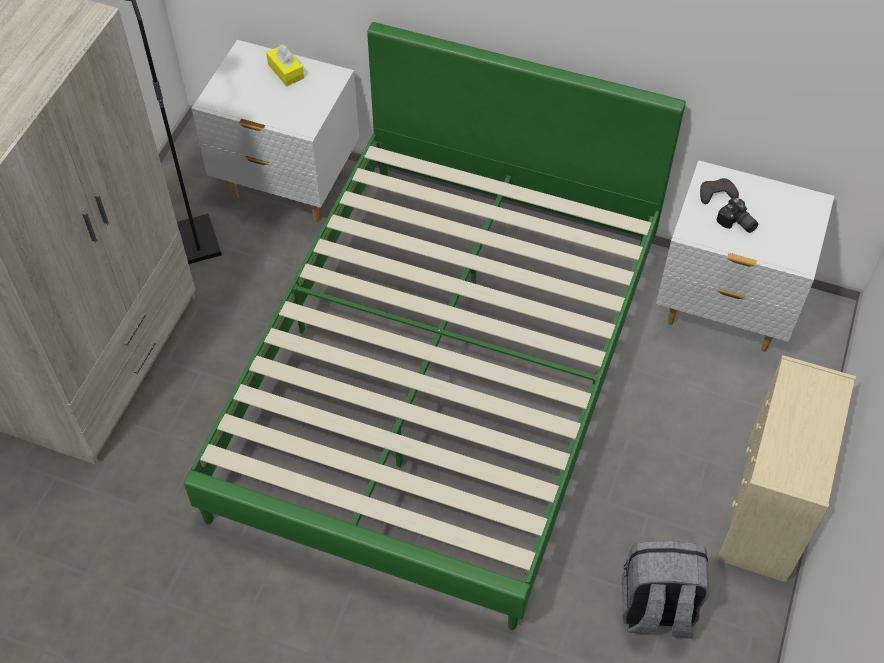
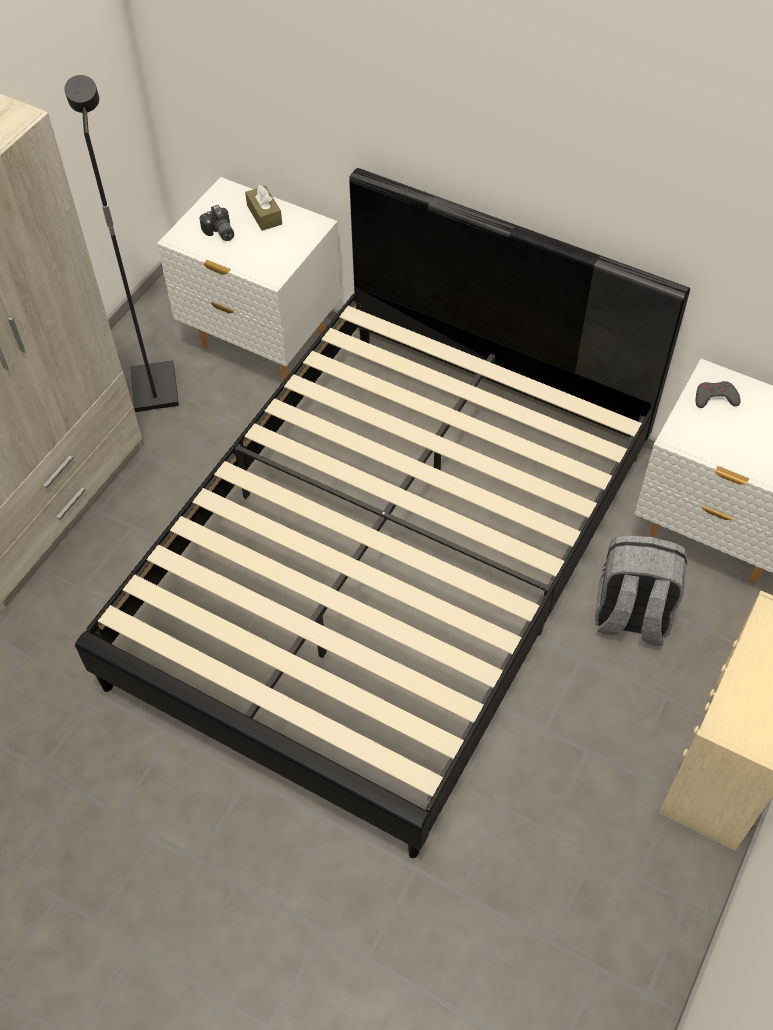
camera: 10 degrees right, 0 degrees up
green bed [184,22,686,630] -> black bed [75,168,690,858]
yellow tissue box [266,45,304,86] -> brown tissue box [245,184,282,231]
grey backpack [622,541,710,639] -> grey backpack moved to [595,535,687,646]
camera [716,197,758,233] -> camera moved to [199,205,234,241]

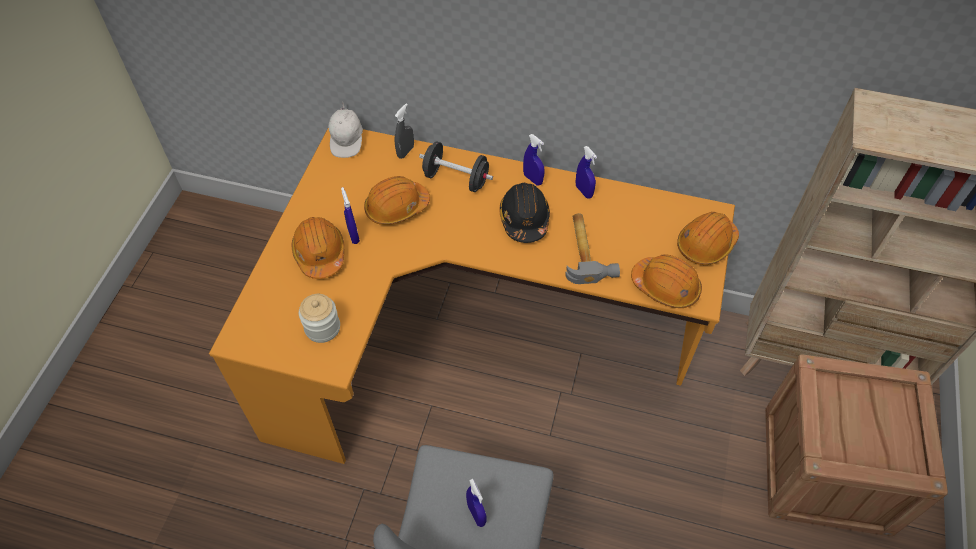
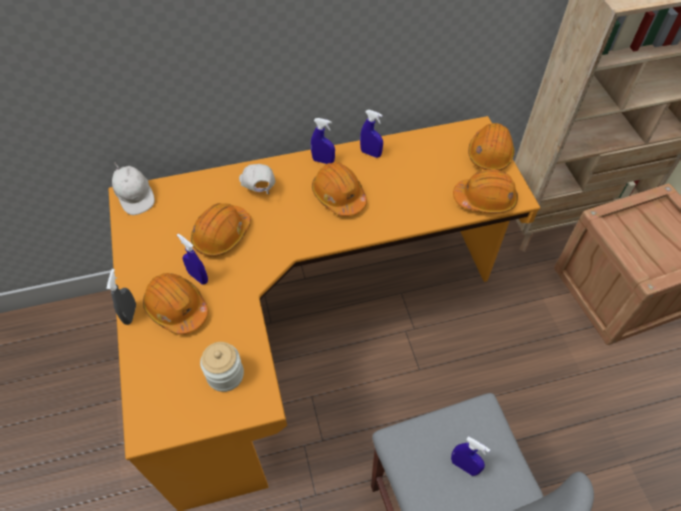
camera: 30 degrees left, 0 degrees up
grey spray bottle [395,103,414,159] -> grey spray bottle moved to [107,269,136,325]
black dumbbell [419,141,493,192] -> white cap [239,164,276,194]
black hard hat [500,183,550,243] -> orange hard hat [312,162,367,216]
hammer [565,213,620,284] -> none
········
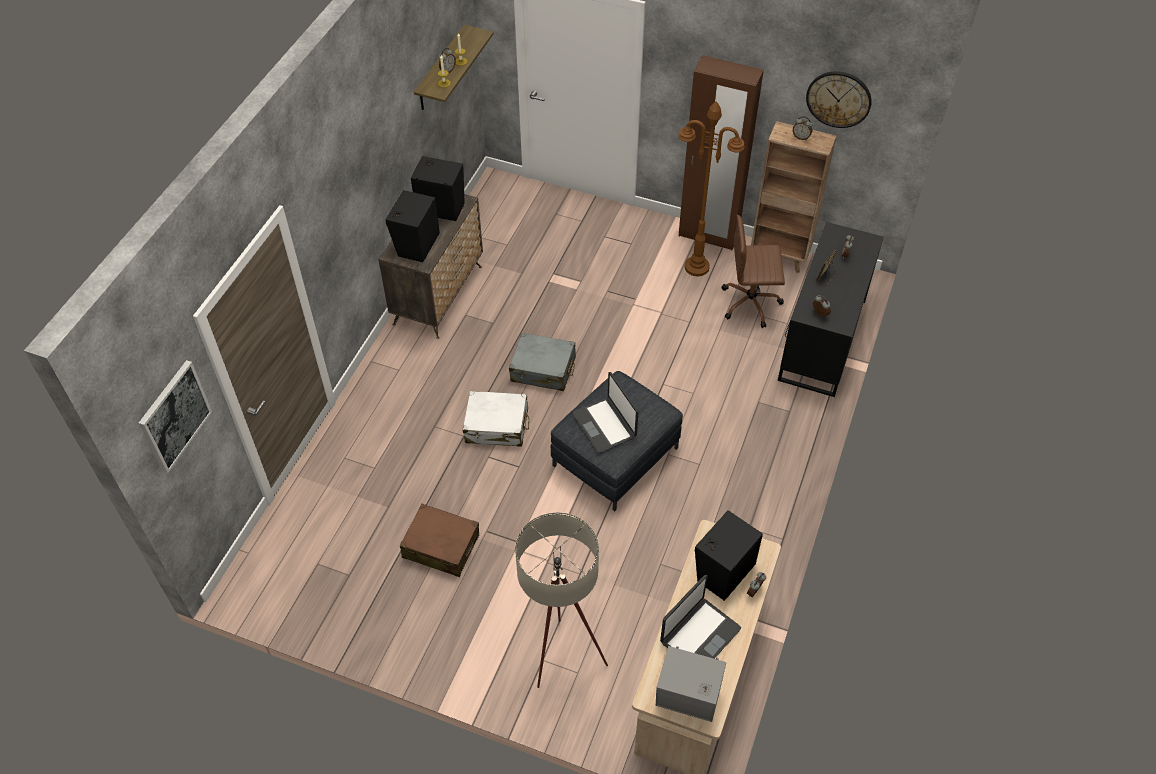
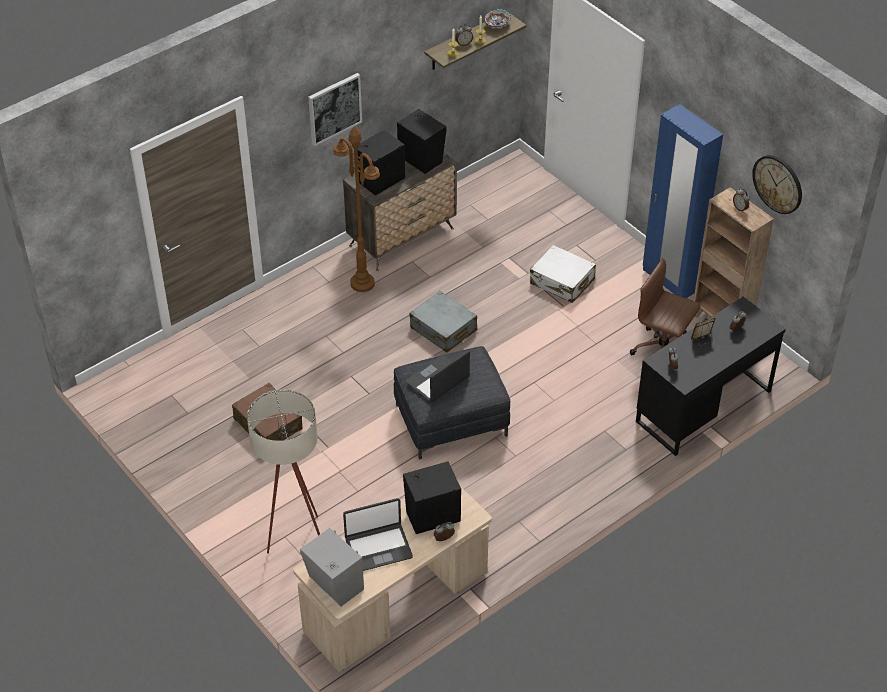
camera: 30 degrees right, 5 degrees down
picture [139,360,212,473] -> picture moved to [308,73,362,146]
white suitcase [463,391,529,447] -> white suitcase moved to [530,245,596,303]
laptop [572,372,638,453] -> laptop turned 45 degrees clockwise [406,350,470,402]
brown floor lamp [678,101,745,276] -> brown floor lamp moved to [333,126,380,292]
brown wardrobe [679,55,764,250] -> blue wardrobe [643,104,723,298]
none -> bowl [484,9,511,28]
········
### Requirement:
Could you repeat exactly the lines above from the line with "brown wardrobe [679,55,764,250]" up to and including the line with "none -> bowl [484,9,511,28]", and only those?

### Exercise response:
brown wardrobe [679,55,764,250] -> blue wardrobe [643,104,723,298]
none -> bowl [484,9,511,28]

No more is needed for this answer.